Guidelines for Canonical URLs

Although canonicalization is complicated and sophisticated, most website proprietors must know a few best practices −

Utilising self-referencing canonical tags

A page's canonical tags that link to themselves are said to be self-referencing canonical tags.

Avoid using non-canonical URLs in your sitemap

Because Google considers non-canonical URLs as proposed canonicals, it advises against including them in your sitemap.

Canonical URLs shouldn't be configured to 404 pages

When a website or source cannot be located, a 404 error code is provided by the browser. The most common reason is that the website has been removed or inactive.

Multiple Canonical Tags Are Not Acceptable

Multiple canonical tags on a single webpage are not an acceptable practice scenario, and Google is likely to disregard all the canonical tags and opt not to index the website.

Why Do I Have Duplicate Content?

There are numerous causes for duplicating material on a website, including −

Region-specific content, such as a piece of writing with separate URLs for the USA and the UK but fundamentally the exact text in the same language.
Variations for different types of devices, like a web page with mobile and desktop versions.
Protocol variations, such as a website's HTTP and HTTPS versions.
The outcomes of the sorting and filtering operations on a category page, for instance, are site functionalities.
Accidental variations include, for instance, the test version of the website being unintentionally left open to crawlers.

Implementing canonical tags: the fundamentals

Implementing canonicals is simple. There are five obvious principles that you must always follow −

First Rule: Only Use Absolute URLs

The framework that follows should be used: <link rel="canonical" href="https://tutorialspoint.com/example-page/" />

In contrast to this one: <link rel="canonical" href="/example-page/" />

Second Rule: Make URLs in lowercas

Before using lowercase URLs for the canonical tags, you must ensure that lowercase URLs have been configured on the server. Google can regard the lowercase and uppercase URLs as two distinct URLs.
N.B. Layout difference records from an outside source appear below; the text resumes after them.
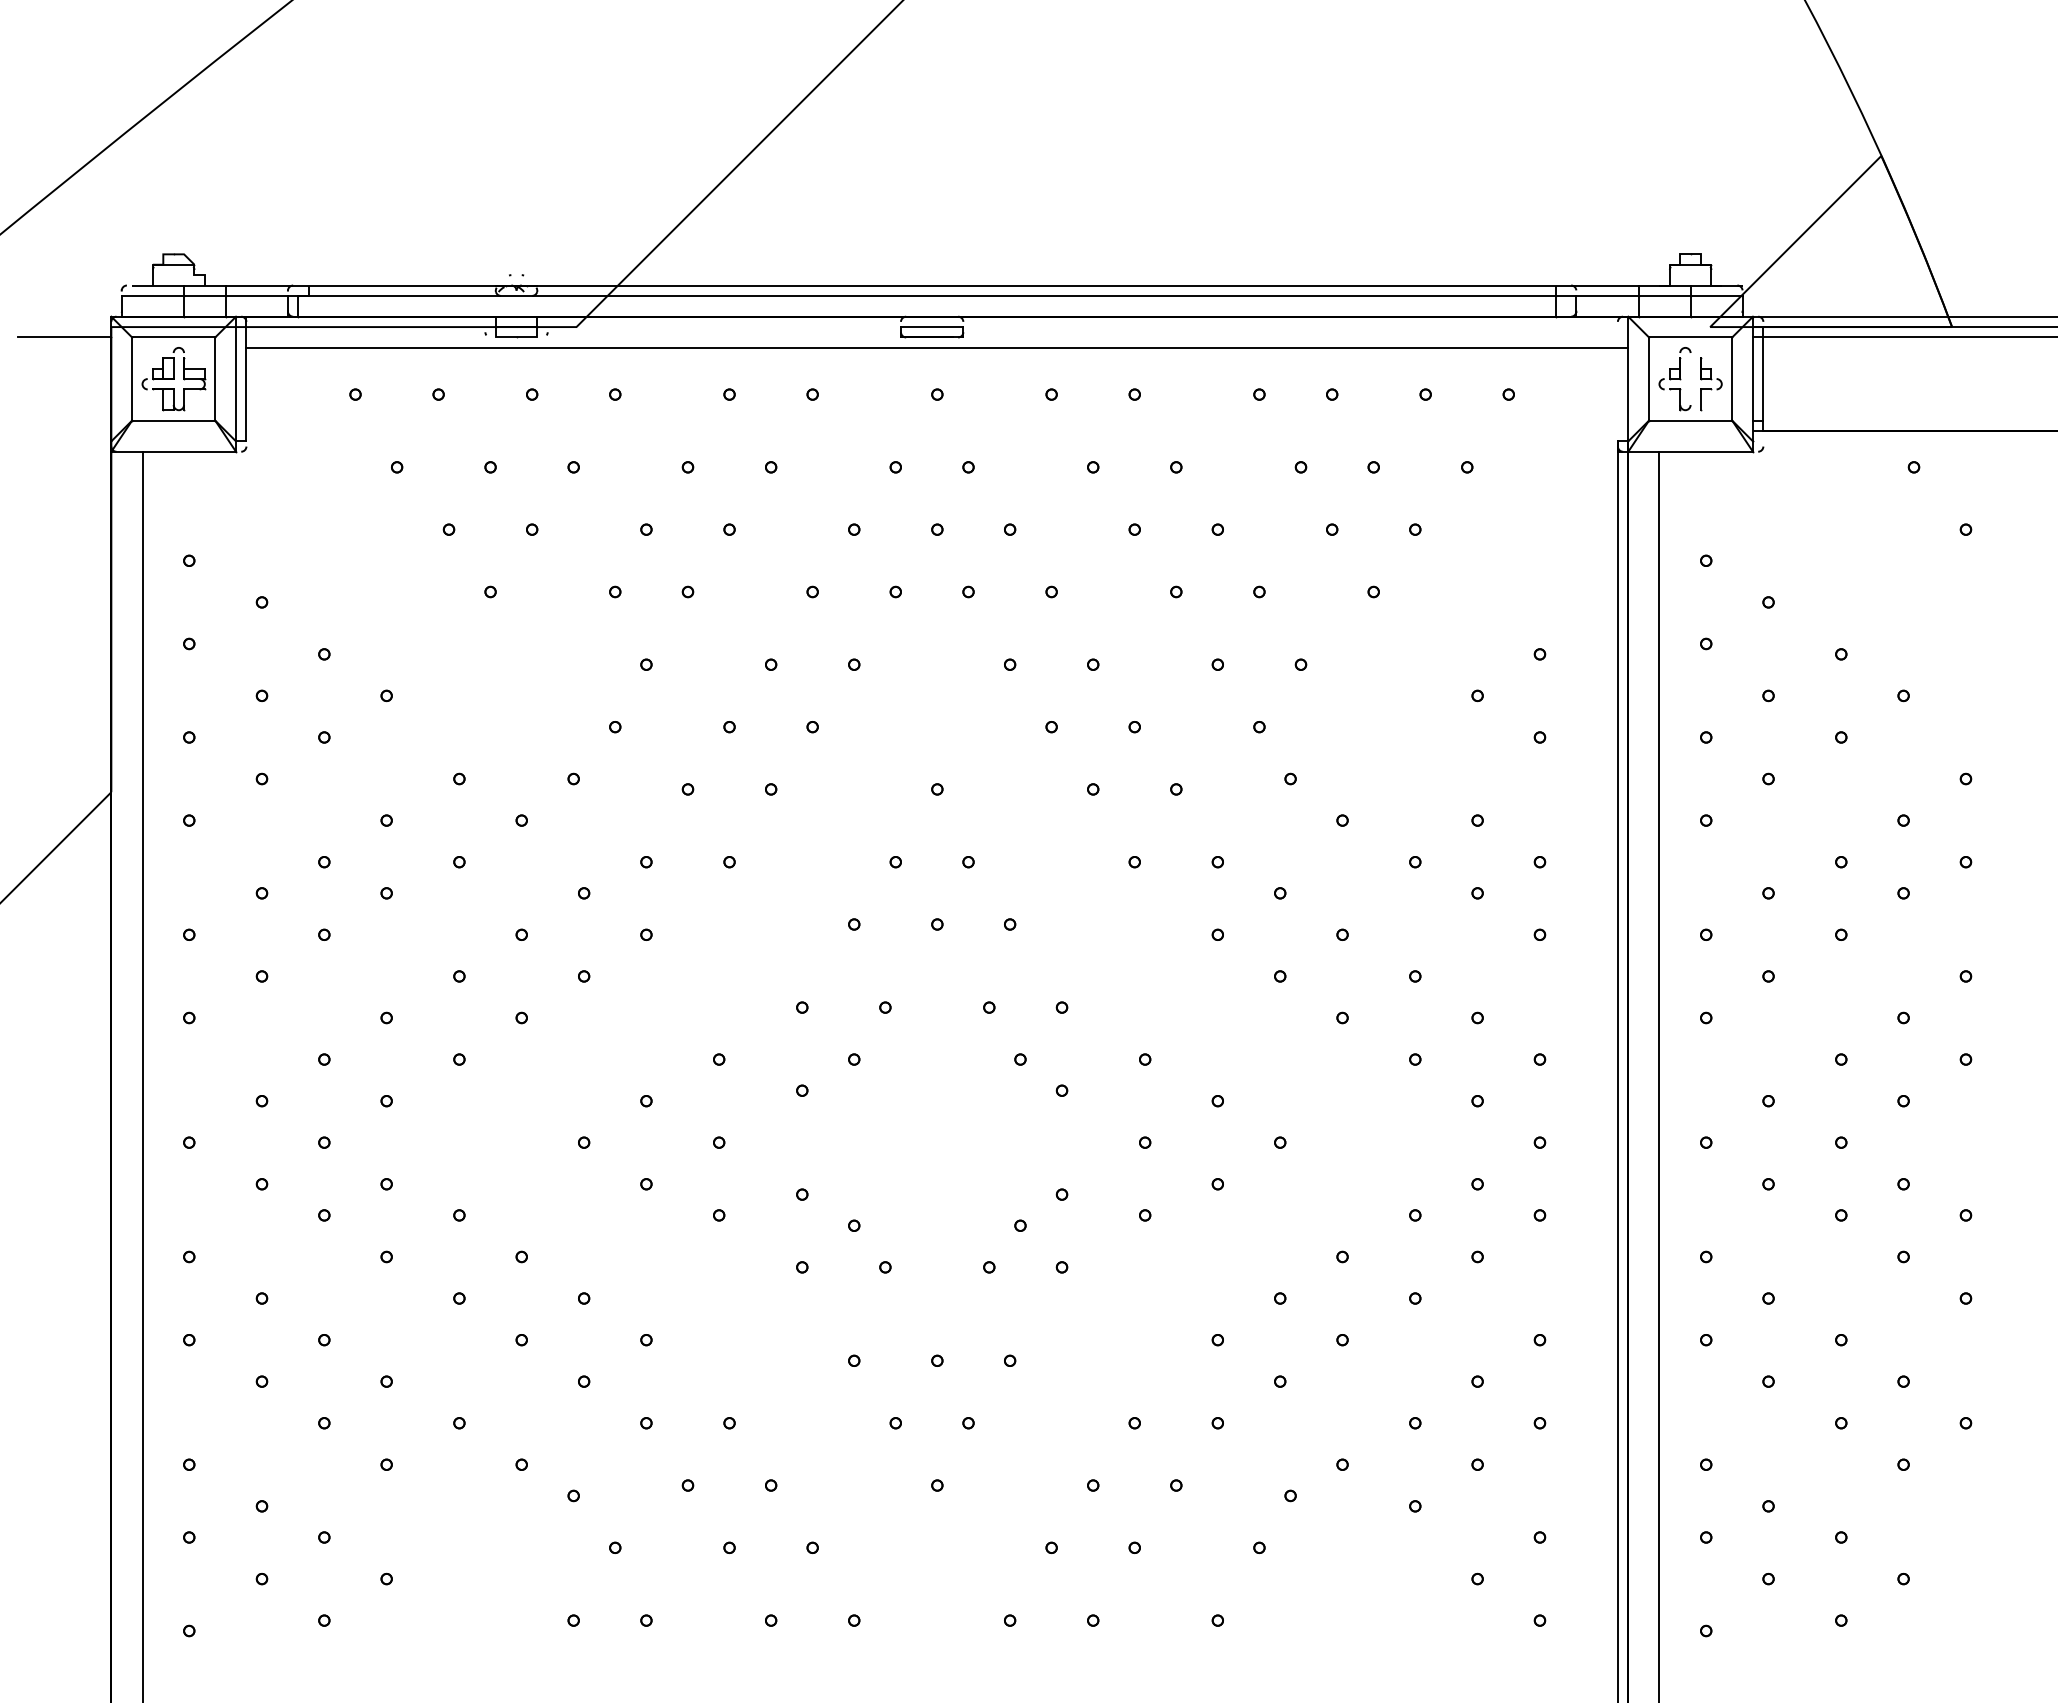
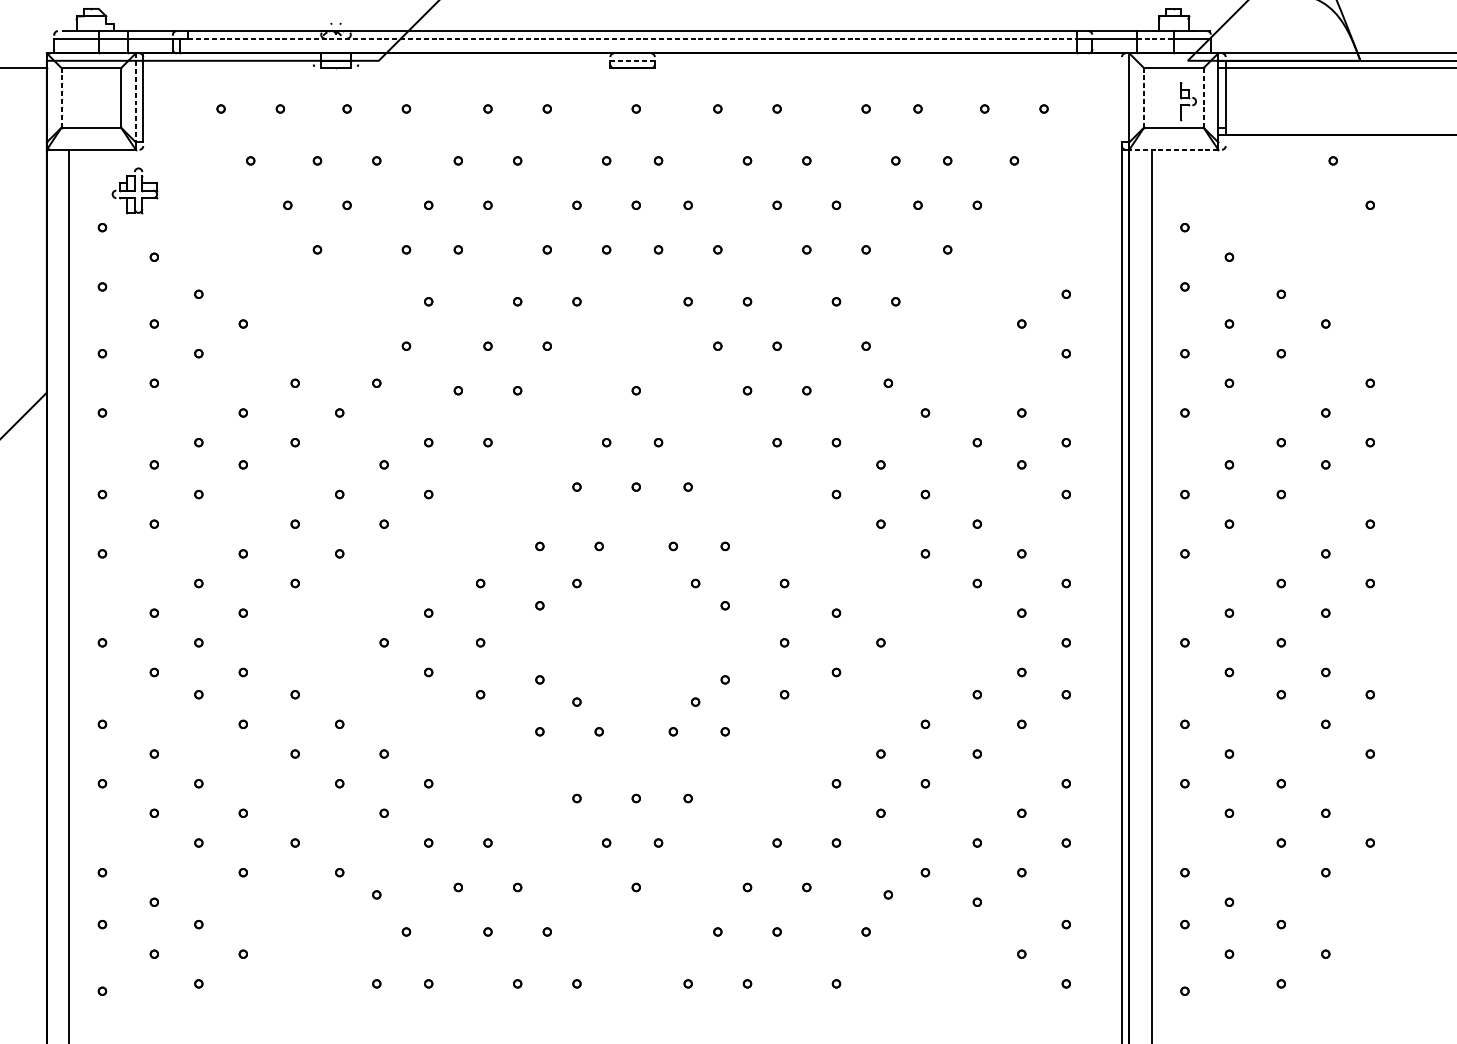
line: (926, 295) -> (628, 38), solid -> dashed
line: (1664, 295) -> (1155, 38), solid -> dashed
line: (932, 327) -> (632, 61), solid -> dashed
line: (937, 347) -> (636, 75), removed
line: (132, 379) -> (61, 98), solid -> dashed
part: (173, 379) -> (134, 190), moved
line: (236, 379) -> (136, 98), solid -> dashed
line: (1649, 379) -> (1144, 98), solid -> dashed
part: (1674, 379) -> (1162, 98), removed
line: (1732, 379) -> (1203, 98), solid -> dashed
line: (1690, 451) -> (1173, 149), solid -> dashed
Third Rule: Select the appropriate domain protocol (HTTP or HTTPS)

Ensure you don't include any HTTP URLs within your canonical tags when you've migrated from SSL to HTTP. Performing so could produce a confusing situation with unanticipated consequences. Use the URL in the following format if you're on a secure domain (HTTPS) −

<link rel="canonical" href="https://tutorialspoint.com/example-page/" />

Compared to:

<link rel="canonical" href="http://tutorialspoint.com/example-page/" />

The reverse scenario holds if you're utilising HTTP, in any case.

Fourth Rule: Canonical self-referential tags should be used

The developer must define self-referencing URLs when utilising a custom CMS (Content Management System). Still, the majority of current mainstream CMSs do this effectively and automatically.

Fifth Rule: Every web page should have a single canonical tag

If a webpage contains more than one, Google will not consider both canonical tags. When there are several rel=canonical declarations, Google will likely ignore all rel=canonical recommendations.

The Best Way To Use Canonical

Canonical URLs can be specified in five different methods. Canonicalization signals include the following −

(rel=canonical) HTML tag.
The header for the HTTP protocol.
Sitemap.
Redirecting to a 301 page.
Internal linking.

What Not To Do While Canonicalizing?

The concept of canonicalization is a little complicated. As a result, many people need to learn about canonicalization and the best way to do it.

Those who attempt to canonicalized frequently make the following errors −

The canonicalized URL is configured with "noindex".
Using robots.txt to prevent access to the canonicalized URL.
Canonicalizing each web page with a pagination to the primary web page.
Choosing the canonicalized URL's HTTP code status to 4XX.
adding several rel=canonical tags
utilising hreflang without canonical tags
rel=canonical tags in the <body> section of source code.

Conclusion

Canonical tags are relatively straightforward. Simply put, they take some time to understand. Do not forget that canonical tags serve as a hint to search engine crawlers rather than a direction. So they might select an alternative canonical than the one you specify.